Gauteng Acting Health MEC Jacob Mamabolo has called on the department to ensure that where possible, temporary infrastructure, including fever tents that have been put up as part of the response to COVID-19 are strategically deployed beyond the pandemic.
Mamabolo said this on Wednesday as he completed his preliminary audit of COVID-19 temporary structures, as part of his province-wide visit to health facilities, since his appointment as acting MEC for Health over a month ago.
The department currently only has the NASREC Expo Centre as a field hospital. The Gauteng Disaster Management Provincial Command Council resolved a while back that there would be no expansion of field hospitals.
This was informed by, among other factors, the burden of disease, feedback by clinicians on the ground and how well the province has done in its response to the pandemic, reducing the need for field hospitals.
Mamabolo said the NASREC Expo field hospital remains operational.

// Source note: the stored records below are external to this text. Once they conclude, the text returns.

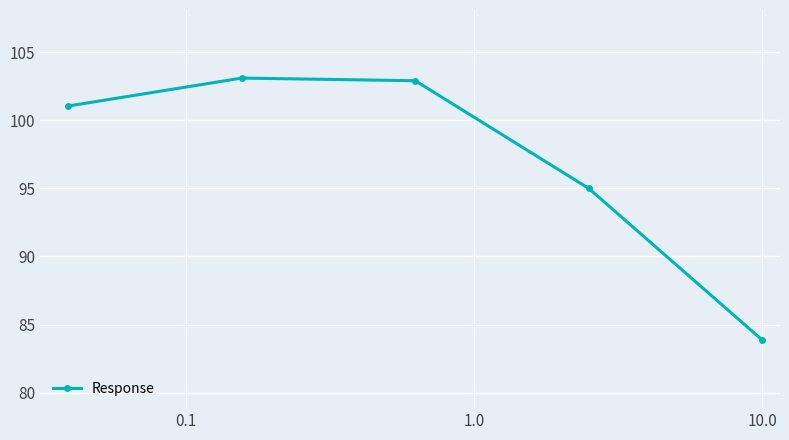

How many interior local peaks (higher than both neighbors) does the data have?

1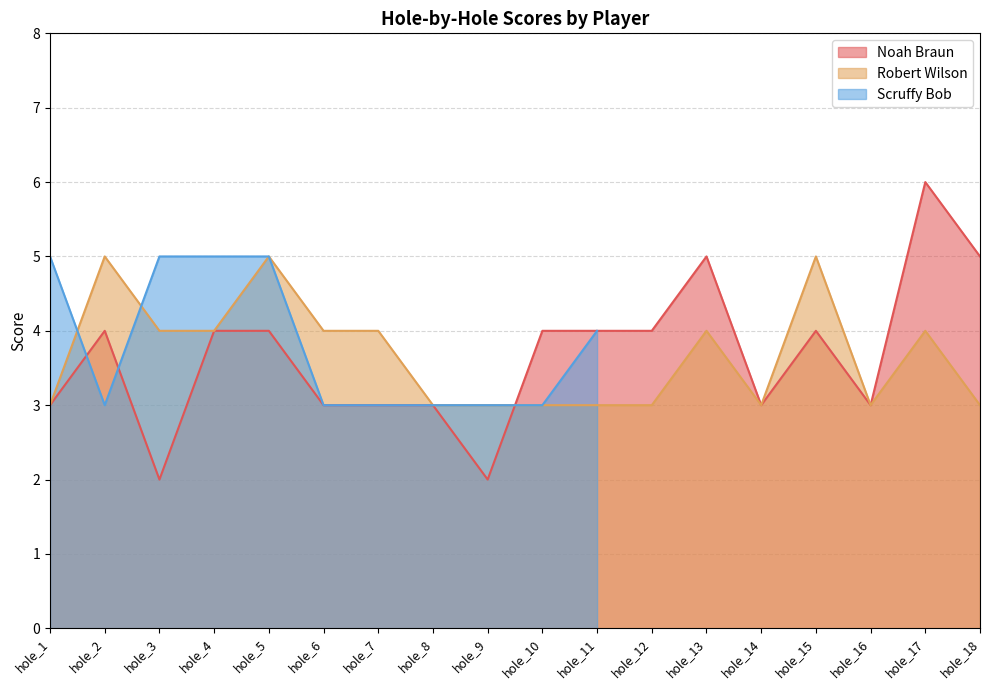

Is the value of Noah Braun at hole_8 greater than the value of Robert Wilson at hole_4?

No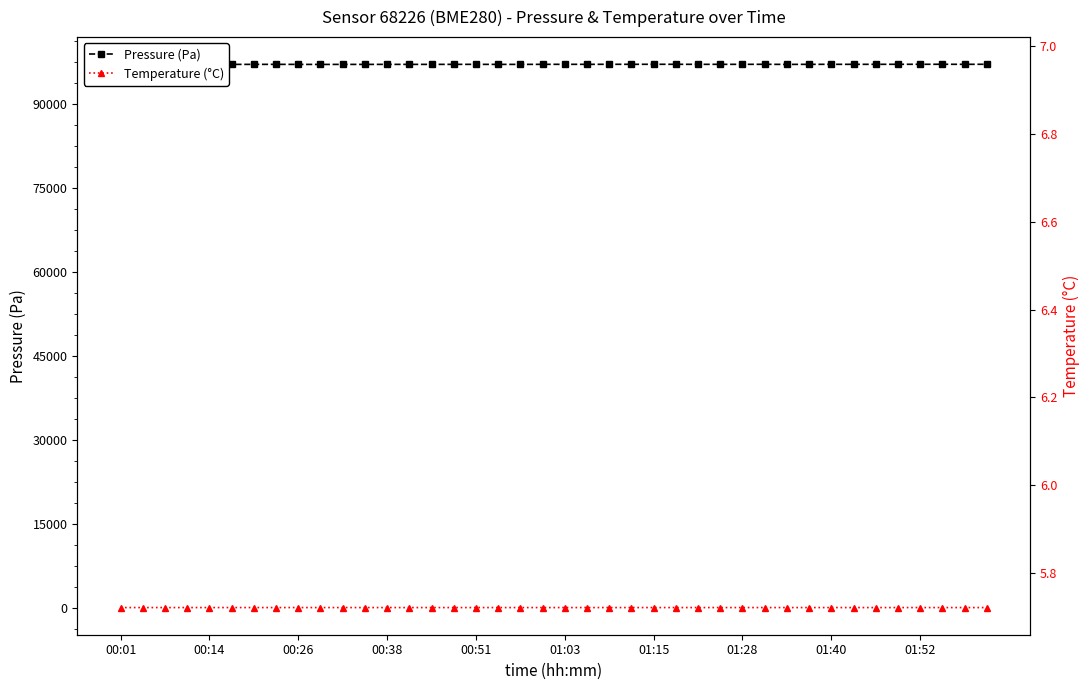

What is the difference between the maximum and minimum values in the Pressure (Pa) series?

29.4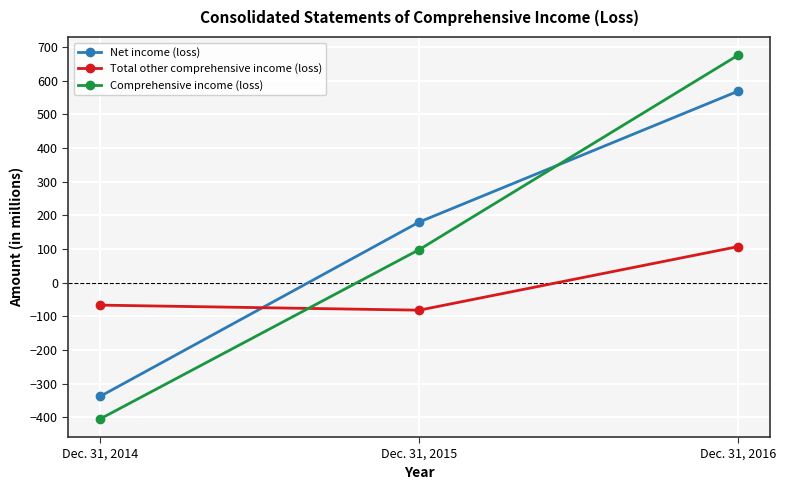

At how many categories does at least one series exceed 569?

1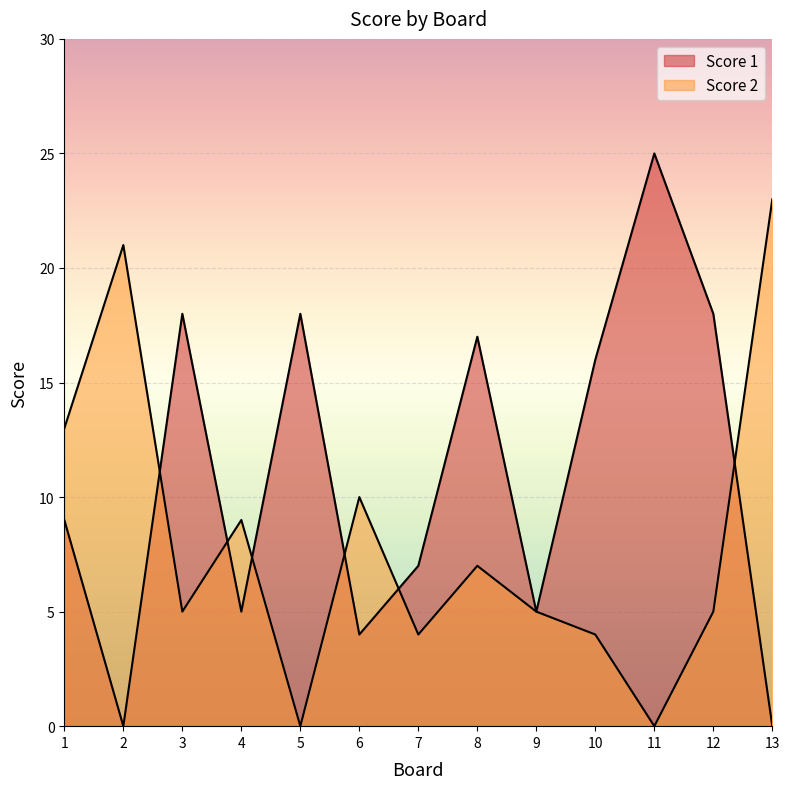

The value of Score 1 at 12 is 18. True or false?

True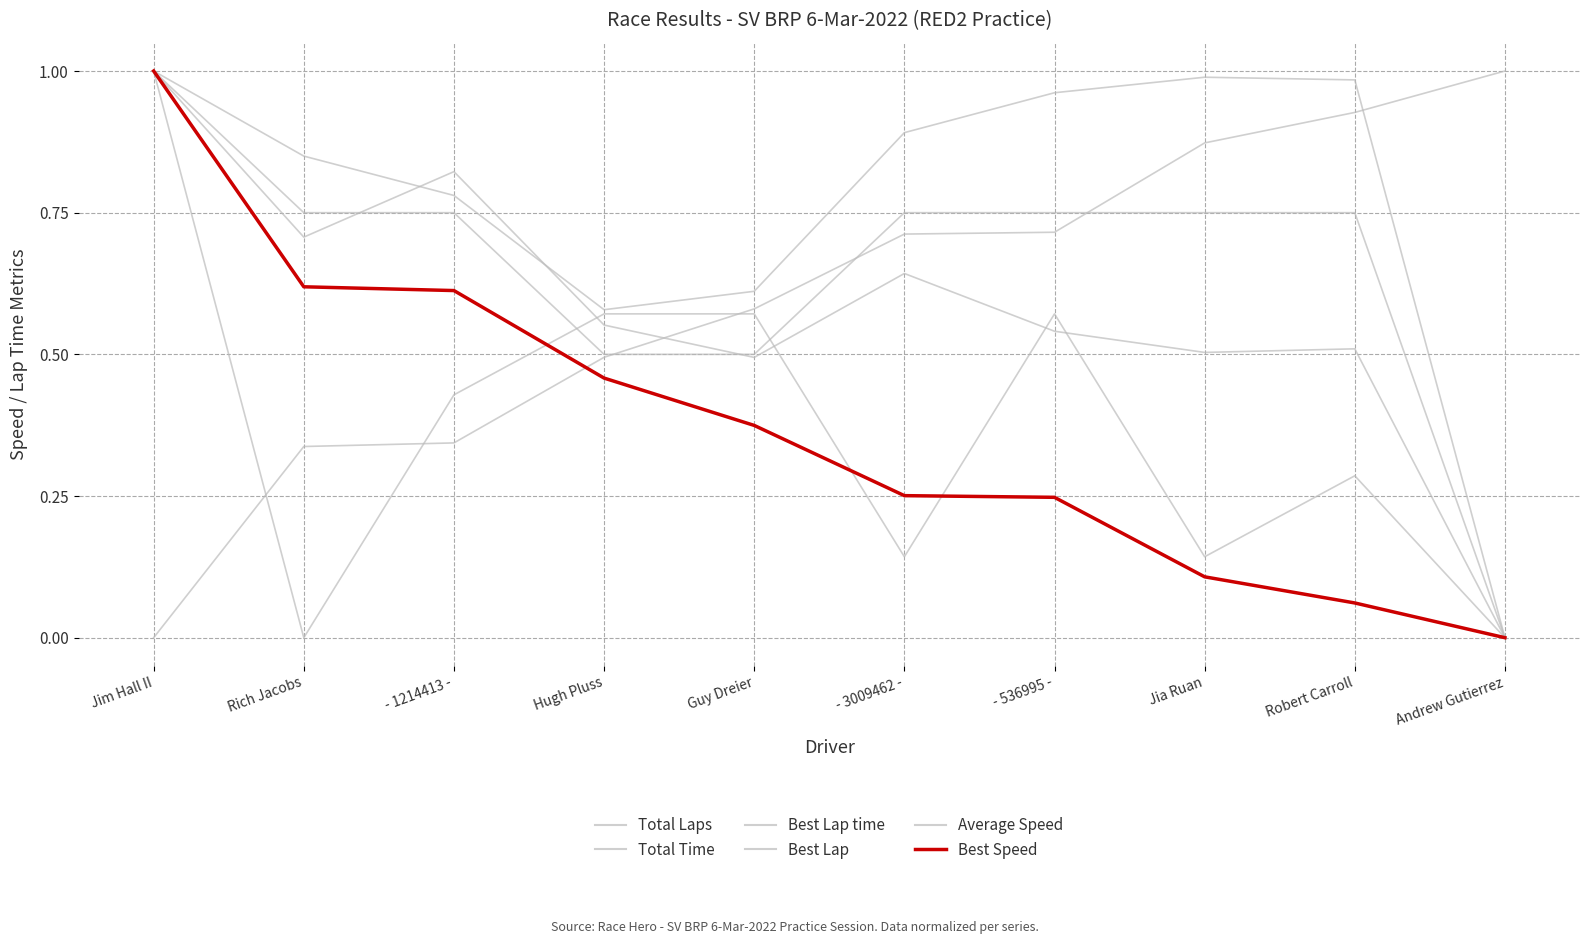

How many lines are shown in the chart?

6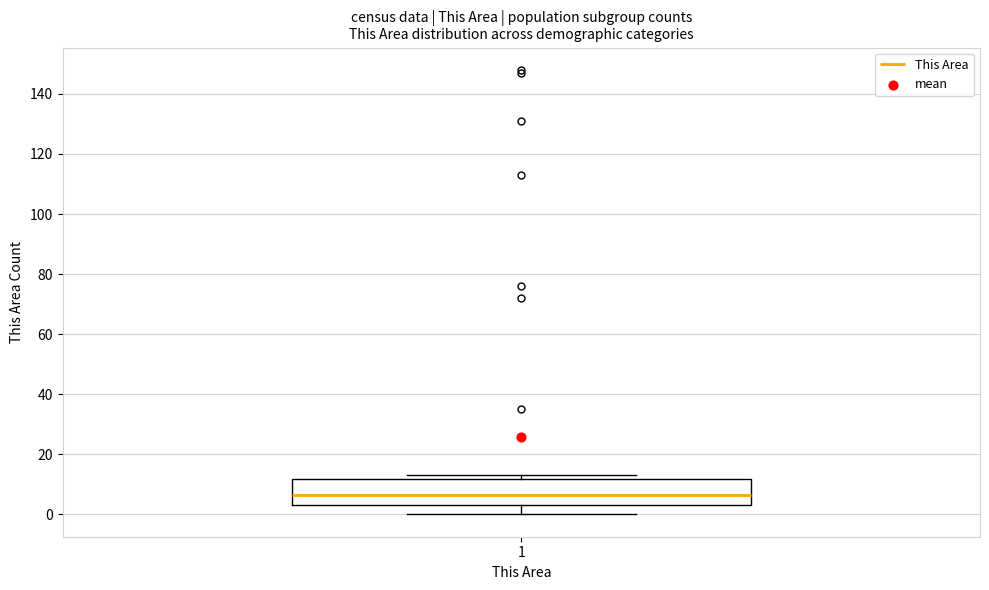

Transcribe this box plot: give where the median line is, the range the box spans, and where the two whiskers end, as read against the y-axis. The values are not printed on the chart, so give them approximately, as read against the axis.

median 6, box 4 to 12, whiskers 0 to 14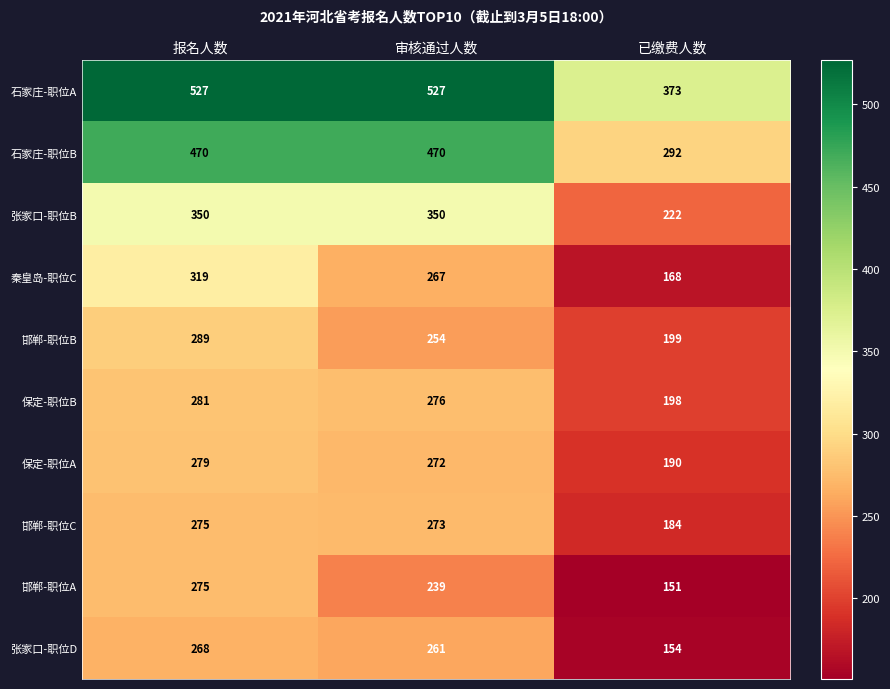

What is the difference between the second highest and minimum values in the 秦皇岛-职位C series?

99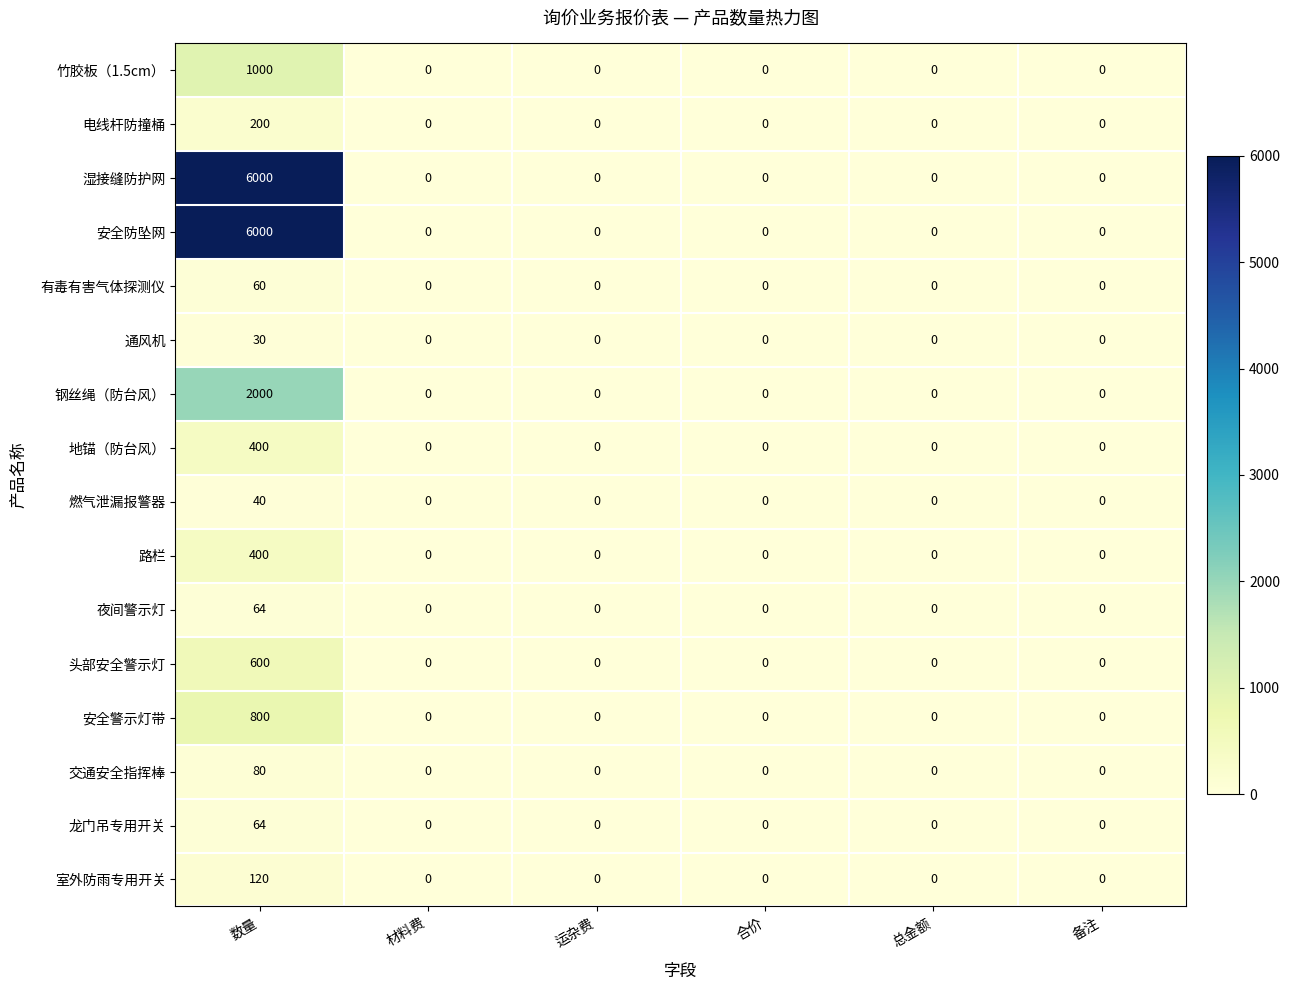

What is the difference between the maximum and second lowest values in the 钢丝绳（防台风） series?

2000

The MEC said the equipment invested in this facility largely belongs to the department and will be repurposed to be used in Gauteng health facilities after the pandemic.
As part of the fight against the COVID-19 pandemic, Mamabolo said the department made use of 26 fever tents, 13 of which are owned by the department. The tents were set up in July 2020, mostly at the entrances of the various facilities and have been used to assist with the screening of patients.
He said that a request for services was sent through to the Gauteng Department of Infrastructure and Property Management (GDID), for suppliers to provide the tents on behalf of the department.
This was done at a cost of R7 552 465.15 for rentals contracts, which were concluded through GDID, while R7 186 650 was for the total number of tents purchased to be owned by the department.
“The strategy of Gauteng province has always been to invest in legacy projects through major refurbishments and additional beds at existing hospitals such as Jubilee Hospital, Chris Hani Baragwanath Academic Hospital and others.
“The projects continue to be implemented and are at various stages. They are an investment in the health system, even post the COVID-19 pandemic,” Mamabolo said.